Es gibt kein Erkenntnisdefizit – es gibt fehlenden politischen und militärischen Führungswillen sowie objektive Umsetzungshindernisse. Zur Lage der Bundeswehr und den Herausforderungen einer gesamtstaatlichen Sicherheitsvorsorge steht alles geschrieben und ist alles gesagt. Jetzt muss energisch umgesetzt werden. In der Zeit der Afghanistan-Operationen musste die Bundeswehr Einsatzkontingente vorhalten, rollendes Material und Kampftechnik wurden aus allen Einheiten zusammengezogen. Diese „Verwaltung des Mangels“ nannte man euphorisch „flexibles Fähigkeitsmanagement“. Heute steht die gesamte Bundeswehr in der unmittelbaren Landesund Bündnisverteidigung; und hier stellt das Deutsche Heer die Masse der Kräfte. Zum ersten Mal in der Nachkriegsgeschichte wird ein deutscher Kampfverband dauerhaft im Ausland stationiert (Brigade Litauen). Ein Kraftakt, den das Deutsche Heer meistern wird.

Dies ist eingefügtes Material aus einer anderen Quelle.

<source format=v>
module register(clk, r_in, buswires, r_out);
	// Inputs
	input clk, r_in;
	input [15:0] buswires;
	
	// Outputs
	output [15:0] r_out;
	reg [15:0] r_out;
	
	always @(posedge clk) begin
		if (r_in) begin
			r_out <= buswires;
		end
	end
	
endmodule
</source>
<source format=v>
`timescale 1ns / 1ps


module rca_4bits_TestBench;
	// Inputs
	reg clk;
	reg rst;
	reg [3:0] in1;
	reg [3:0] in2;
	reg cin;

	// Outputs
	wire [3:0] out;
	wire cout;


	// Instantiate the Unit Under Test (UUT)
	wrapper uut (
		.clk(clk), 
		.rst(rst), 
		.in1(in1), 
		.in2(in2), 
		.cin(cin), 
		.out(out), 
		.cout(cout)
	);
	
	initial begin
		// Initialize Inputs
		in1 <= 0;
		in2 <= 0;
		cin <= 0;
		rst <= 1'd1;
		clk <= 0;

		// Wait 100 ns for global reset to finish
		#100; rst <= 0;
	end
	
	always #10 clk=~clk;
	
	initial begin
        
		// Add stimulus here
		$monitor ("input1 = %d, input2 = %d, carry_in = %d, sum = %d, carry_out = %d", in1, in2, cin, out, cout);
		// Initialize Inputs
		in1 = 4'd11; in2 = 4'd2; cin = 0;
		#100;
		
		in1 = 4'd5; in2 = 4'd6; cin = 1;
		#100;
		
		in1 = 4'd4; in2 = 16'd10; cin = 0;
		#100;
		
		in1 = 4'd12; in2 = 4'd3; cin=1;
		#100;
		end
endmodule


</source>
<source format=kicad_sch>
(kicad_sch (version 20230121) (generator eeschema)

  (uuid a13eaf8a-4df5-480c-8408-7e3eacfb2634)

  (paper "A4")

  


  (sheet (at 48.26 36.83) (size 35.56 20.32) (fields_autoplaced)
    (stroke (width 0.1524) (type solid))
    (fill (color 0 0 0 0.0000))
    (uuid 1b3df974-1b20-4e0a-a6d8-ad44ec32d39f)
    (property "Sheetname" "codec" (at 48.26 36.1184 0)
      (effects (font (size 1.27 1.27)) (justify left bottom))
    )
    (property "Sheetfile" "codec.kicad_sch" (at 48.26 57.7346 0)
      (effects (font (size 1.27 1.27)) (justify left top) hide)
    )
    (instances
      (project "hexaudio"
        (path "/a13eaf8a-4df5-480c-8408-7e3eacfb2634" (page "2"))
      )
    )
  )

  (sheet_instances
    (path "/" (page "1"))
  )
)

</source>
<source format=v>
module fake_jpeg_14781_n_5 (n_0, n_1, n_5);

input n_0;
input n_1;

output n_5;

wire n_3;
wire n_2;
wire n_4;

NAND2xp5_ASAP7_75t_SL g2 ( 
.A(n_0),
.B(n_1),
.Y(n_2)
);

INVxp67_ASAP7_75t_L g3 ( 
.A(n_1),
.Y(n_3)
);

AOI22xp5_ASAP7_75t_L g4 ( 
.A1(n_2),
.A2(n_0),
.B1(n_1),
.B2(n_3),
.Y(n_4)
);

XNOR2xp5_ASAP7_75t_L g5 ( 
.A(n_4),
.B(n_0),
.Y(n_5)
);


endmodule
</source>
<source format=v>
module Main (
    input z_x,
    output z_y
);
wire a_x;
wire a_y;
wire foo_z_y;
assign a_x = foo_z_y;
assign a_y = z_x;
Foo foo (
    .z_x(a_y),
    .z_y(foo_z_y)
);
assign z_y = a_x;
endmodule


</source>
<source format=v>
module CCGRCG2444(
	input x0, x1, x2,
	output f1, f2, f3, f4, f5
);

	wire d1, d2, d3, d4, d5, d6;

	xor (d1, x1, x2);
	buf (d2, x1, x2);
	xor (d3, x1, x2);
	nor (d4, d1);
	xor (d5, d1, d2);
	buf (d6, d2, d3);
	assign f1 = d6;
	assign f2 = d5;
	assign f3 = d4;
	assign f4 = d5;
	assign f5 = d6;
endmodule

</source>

Mit der anstehenden Änderung des Grundgesetzes zur Lockerung der Schuldenbremse für Verteidigung gibt es Licht am Ende des Tunnels. Sollten sich die Verteidigungsausgaben – in Abstimmung mit den europäischen Partnern – bei zwei Prozent (plus) der Wirtschaftsleistung einpendeln, wäre dies eine Größenordnung von 100 Milliarden Euro jährlich. Hinzu kommen Aufwendungen für gemeinsame Rüstungsvorhaben und die militärische Ertüchtigung der Ukraine auf europäischer Ebene.

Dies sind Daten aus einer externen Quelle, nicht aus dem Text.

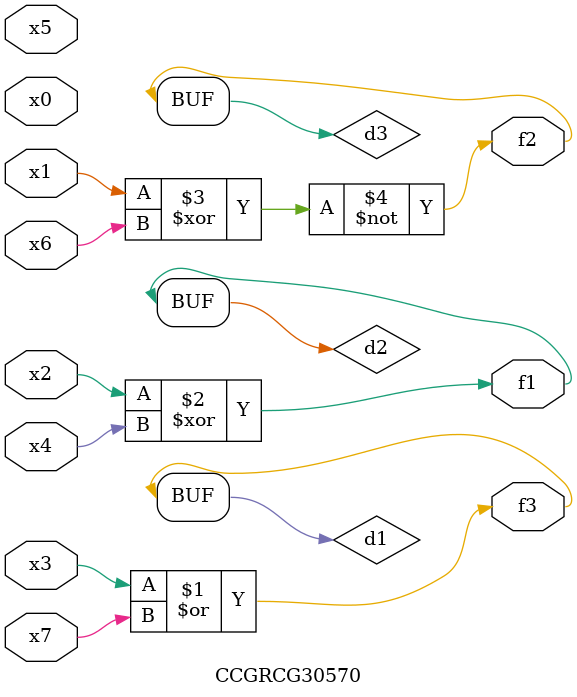
<source format=v>
module CCGRCG30570(
	input x0, x1, x2, x3, x4, x5, x6, x7,
	output f1, f2, f3
);

	wire d1, d2, d3;

	or (d1, x3, x7);
	xor (d2, x2, x4);
	xnor (d3, x1, x6);
	assign f1 = d2;
	assign f2 = d3;
	assign f3 = d1;
endmodule

</source>
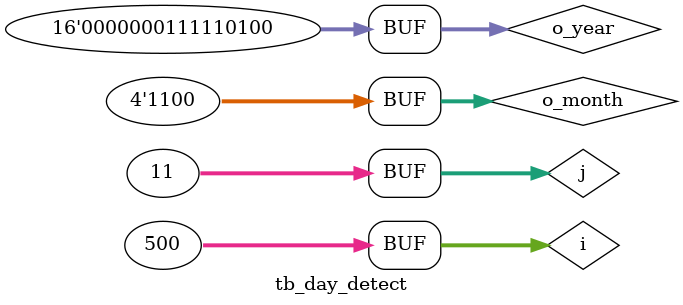
<source format=v>
`timescale 1ns / 1ps

module tb_day_detect ();

  reg  [ 3:0] o_month;
  reg  [15:0] o_year;
  wire [ 1:0] o_rst_day;

  day_detect DUT (
      .o_month(o_month),
      .o_year(o_year),
      .o_rst_day(o_rst_day)
  );

  integer i;
  integer j;
  initial begin
    // initiate
    o_month = 1;
    o_year  = 0;

    for (i = 0; i < 500; i = i + 1) begin
      o_year = o_year + 1;
      #5;
      o_month = 1;
      #5;
      for (j = 0; j < 11; j = j + 1) begin
        o_month = o_month + 1;
        #5;
      end

    end
  end
endmodule

</source>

Absicherung des Waffenstillstands

Eine große Herausforderung ist die Demografie: Dem aktuellen Bericht der Wehrbeauftragten entnehmen wir, dass das Ziel, bis 2031 die Personalstärke der Bundeswehr auf 203.000 Aktive in der Truppe anzuheben, weiter angestrebt wird. Zum September 2024 stand die Kopfstärke bei 179.317 – der niedrigste Stand seit 2018. Eine allgemeine Dienstpflicht, die den Dienst in der Bundeswehr sowie eine starke Reserve beinhaltet, kann dazu beitragen, das Bewerberreservoir aufzufüllen. Es wird das demografische Grundproblem jedoch nicht lösen. Es bleibt viel zu tun.

Und schon zeichnet sich eine neue Herausforderung am Horizont ab. Sollte es zu einer militärischen Absicherung eines Waffenstillstands in der Ukraine kommen, werden sich die Europäer nicht verwehren können. Eine Aufgabe für die Deutsch-Französische Brigade.

Frank-Jürgen Weise
Dr. Frank-J. Weise, RC Nürnberg-Sebald, ist Oberst der Reserve und ehemaliger Vorstandsvorsitzender der Bundesagentur für Arbeit.